What you have to do
Give back, character for character, the line that includes "## Troubleshooting" and all lines beneath it in the data.

[Stored data entries]
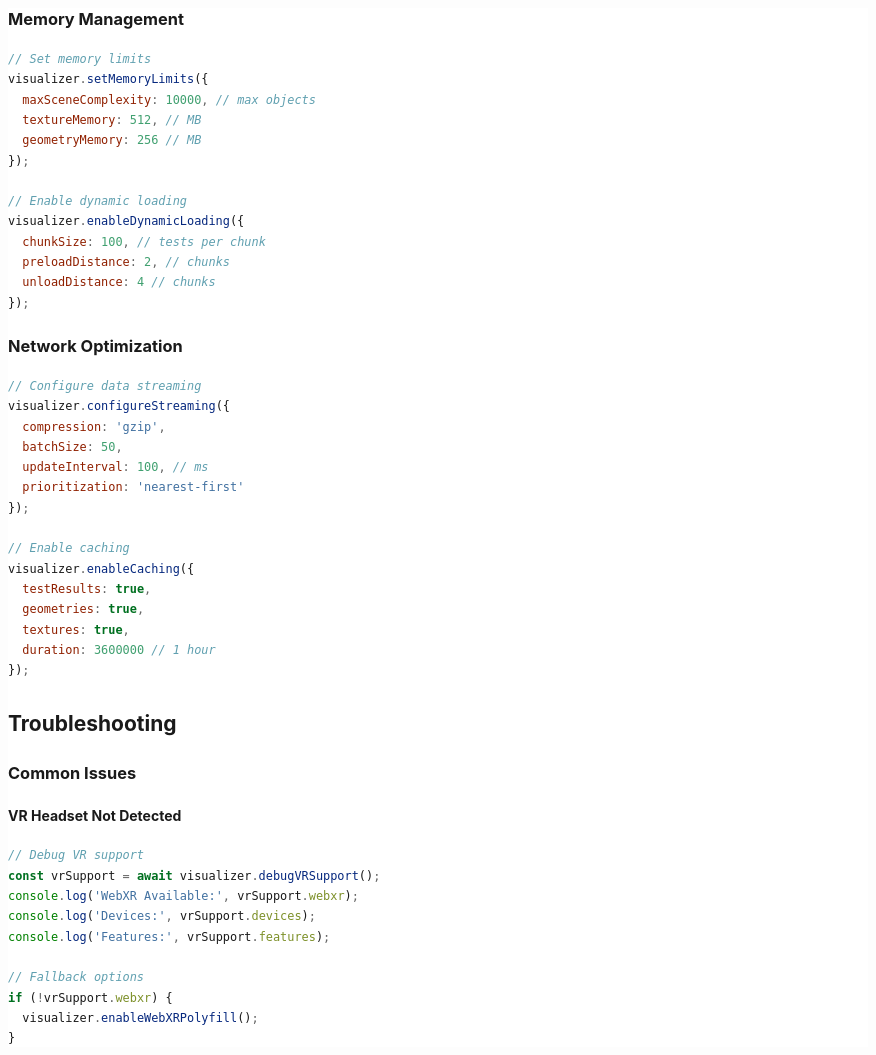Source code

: ### Memory Management

```javascript
// Set memory limits
visualizer.setMemoryLimits({
  maxSceneComplexity: 10000, // max objects
  textureMemory: 512, // MB
  geometryMemory: 256 // MB
});

// Enable dynamic loading
visualizer.enableDynamicLoading({
  chunkSize: 100, // tests per chunk
  preloadDistance: 2, // chunks
  unloadDistance: 4 // chunks
});
```

### Network Optimization

```javascript
// Configure data streaming
visualizer.configureStreaming({
  compression: 'gzip',
  batchSize: 50,
  updateInterval: 100, // ms
  prioritization: 'nearest-first'
});

// Enable caching
visualizer.enableCaching({
  testResults: true,
  geometries: true,
  textures: true,
  duration: 3600000 // 1 hour
});
```

## Troubleshooting

### Common Issues

#### VR Headset Not Detected
```javascript
// Debug VR support
const vrSupport = await visualizer.debugVRSupport();
console.log('WebXR Available:', vrSupport.webxr);
console.log('Devices:', vrSupport.devices);
console.log('Features:', vrSupport.features);

// Fallback options
if (!vrSupport.webxr) {
  visualizer.enableWebXRPolyfill();
}
```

Completed exercise
## Troubleshooting

### Common Issues

#### VR Headset Not Detected
```javascript
// Debug VR support
const vrSupport = await visualizer.debugVRSupport();
console.log('WebXR Available:', vrSupport.webxr);
console.log('Devices:', vrSupport.devices);
console.log('Features:', vrSupport.features);

// Fallback options
if (!vrSupport.webxr) {
  visualizer.enableWebXRPolyfill();
}
```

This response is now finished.